◆ SELECTION:
Ideas for improvement

Function getTopSortedWithSccSubgraphFrom, which is the iterative implementation of the Tarjan algorithm that performs the topological sorting of the dependency graph and finds cycles (SCCs) in the graph. In this test case, the dependency graph is trivial; it contains only isolated nodes without any edges. It seems that it can be done more efficiently.
Function parseDateTimeFromConfigFormats, which tries to parse all string data as date/time values. This test case contains no date/time values, so there might be some way of saving time by determining it quickly and avoiding running the heavy parsing operations.

This PR focuses on optimizing topological sorting of the dependency graph

I made the Tarjan algorithm more efficient by changing the data structures it uses. Initially, the information about the graph nodes was stored in maps and sets with nodes as keys:

    const entranceTime: Map<T, number> = new Map()
    const low: Map<T, number> = new Map()
    const parent: Map<T, T> = new Map()
    const inSCC: Set<T> = new Set()

◆ WHAT YOU WILL DO:
a) Decide whether each statement agrees with the optimization notes, answering yes or no and quoting the deciding words: (i) the dependency graph in the test case has only isolated nodes and no edges; (ii) the test case contains date/time values; (iii) node information was first kept in arrays.
b) Rewrite the optimization notes starting at "Ideas for improvement" and ending at "done more efficiently.", putting "module graph" in place of "dependency graph".
c) Please carry the optimization notes forward with the next part after the last line shown.
The rows have nothing to do with this.

◆ LISTED RECORDS:
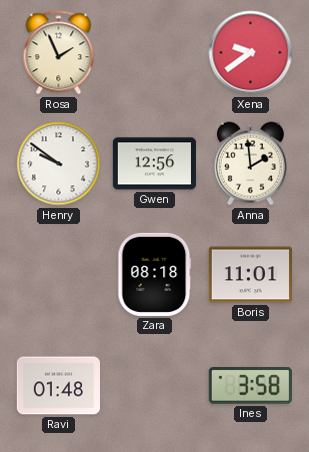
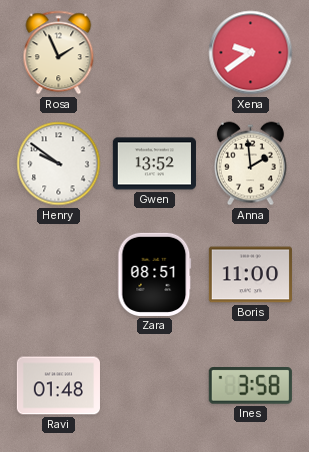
Gwen: 12:56 -> 13:52
Zara: 08:18 -> 08:51
Boris: 11:01 -> 11:00
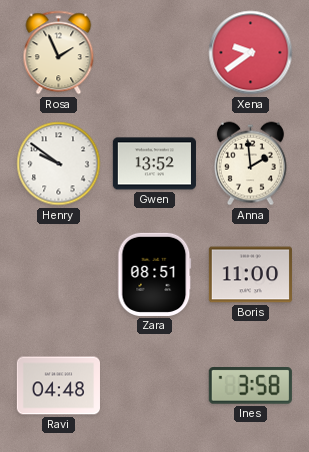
Ravi: 01:48 -> 04:48
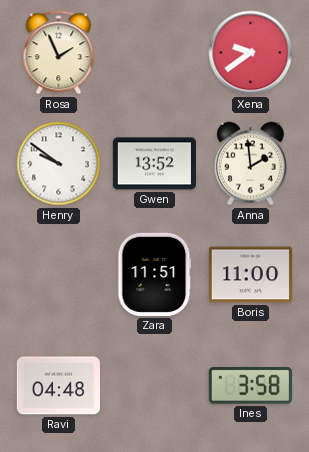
Zara: 08:51 -> 11:51
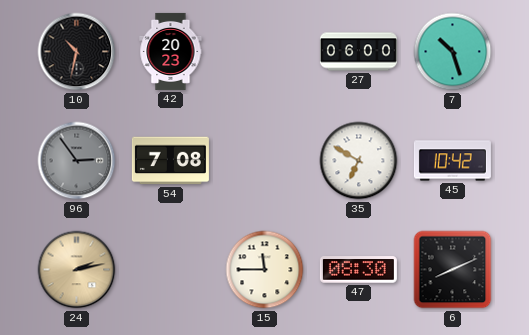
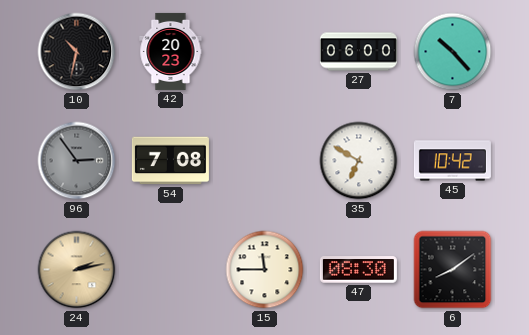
7: 10:27 -> 10:23
6: 8:11 -> 8:09
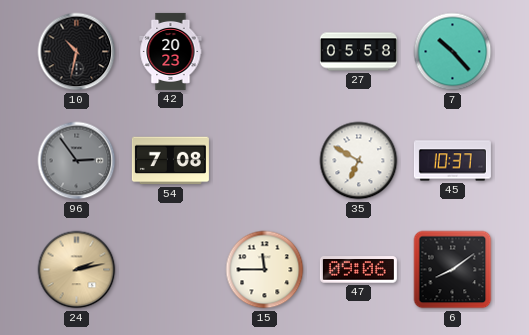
27: 06:00 -> 05:58
45: 10:42 -> 10:37
47: 08:30 -> 09:06
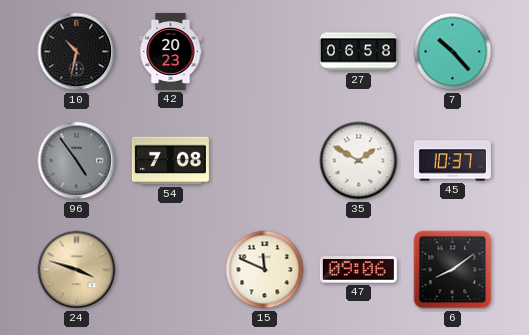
27: 05:58 -> 06:58
96: 2:54 -> 4:54
35: 6:50 -> 1:50
24: 2:13 -> 3:48
15: 11:45 -> 11:49
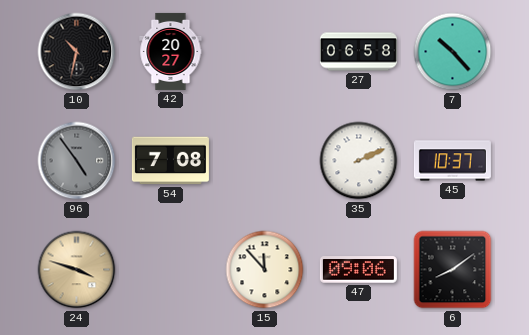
42: 20:23 -> 20:27
35: 1:50 -> 2:11
15: 11:49 -> 11:53
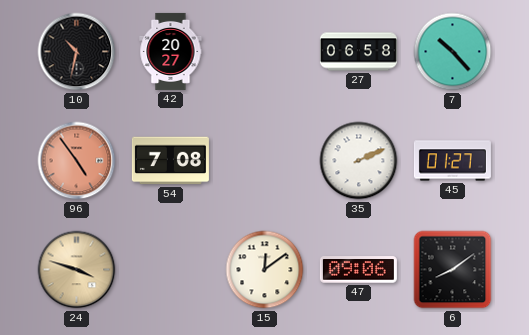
96 dial: grey -> salmon
45: 10:37 -> 01:27
15: 11:53 -> 12:09
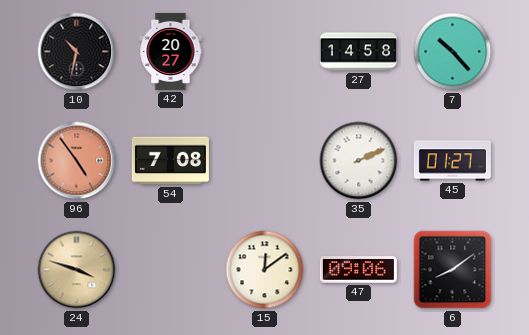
27: 06:58 -> 14:58
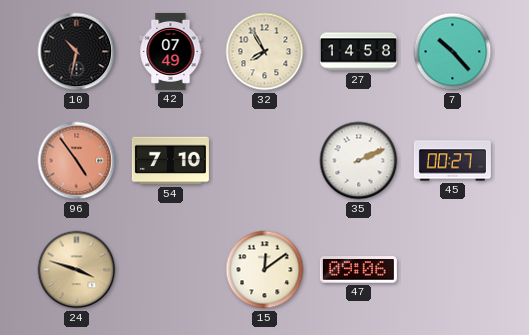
42: 20:27 -> 07:49
32: none -> 7:55
54: 7:08 -> 7:10
45: 01:27 -> 00:27
6: 8:09 -> none
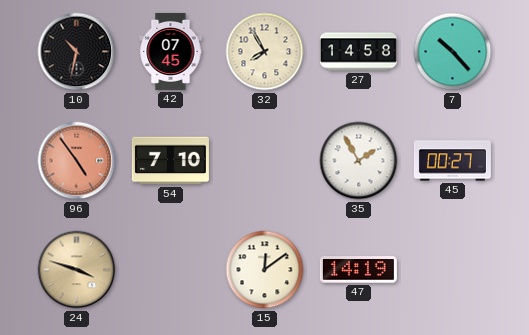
42: 07:49 -> 07:45
35: 2:11 -> 1:55
47: 09:06 -> 14:19
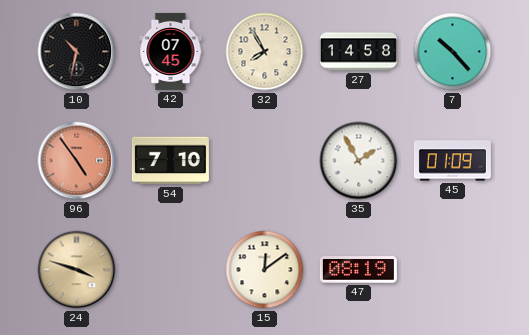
45: 00:27 -> 01:09
47: 14:19 -> 08:19
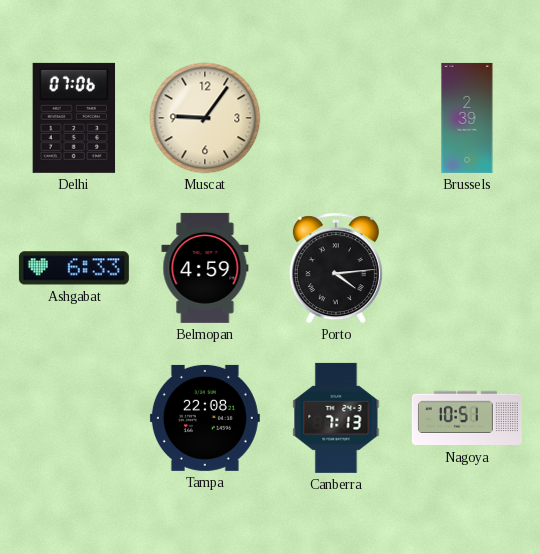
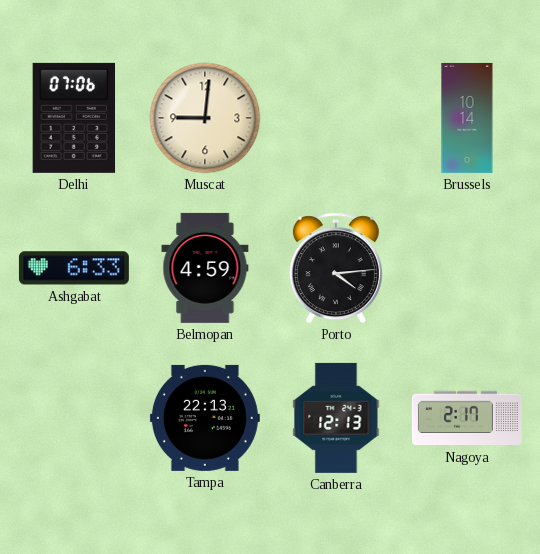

◆ TASK ANSWERS:
a)
(i) Yes: "it contains only isolated nodes without any edges"
(ii) No: "This test case contains no date/time values"
(iii) No: "stored in maps and sets with nodes as keys"

b)
Ideas for improvement

Function getTopSortedWithSccSubgraphFrom, which is the iterative implementation of the Tarjan algorithm that performs the topological sorting of the module graph and finds cycles (SCCs) in the graph. In this test case, the module graph is trivial; it contains only isolated nodes without any edges. It seems that it can be done more efficiently.

c)
My approach was to use simple arrays indexed by integer ids and keep a single array of nodes as a mapping from id to node data.

  private nodes: T[] = []

  private entranceTime: number[] = []
  private low: number[] = []
  private parent: number[] = []
  private inSCC: boolean[] = []

Results

Total time:
Before: 25923ms
After: 11160ms

Function getTopSortedWithSccSubgraphFrom:
Before: 51.6%
After: 23.1%

Profiler:
Before:

After:

Profiler: Chrome Dev Tools

Overall, I achieved the 56,02% speed-up of HyperFormula for this use-case.

How did you test your changes?

unit tests passed
new unit tests for the Graph class

Comparison on our existing performance benchmarks on my PC:

                                     testName | before |  after
-----------------------------------------------------------------------
                                      Sheet A | 417.77 | 401.12
                                      Sheet B | 133.09 | 129.18
                                      Sheet T | 119.23 | 114.51
                                Column ranges | 292.47 | 408.56   <-- 40% slow-down
Sheet A:  change value, add/remove row/column |     23 |   27.2
 Sheet B: change value, add/remove row/column |    169 |  194.0
                   Column ranges - add column |  136.8 |  137.4
                Column ranges - without batch |  339.2 |  316.8
                        Column ranges - batch |    124 |   80.0

Column ranges benchmark

The 40% slow-down is observed only in Node environment. Running this benchmark in V8 yields similar results before and after applying the change.

Types of changes

Breaking change (a fix or a feature because of which an existing functionality doesn't work as expected anymore)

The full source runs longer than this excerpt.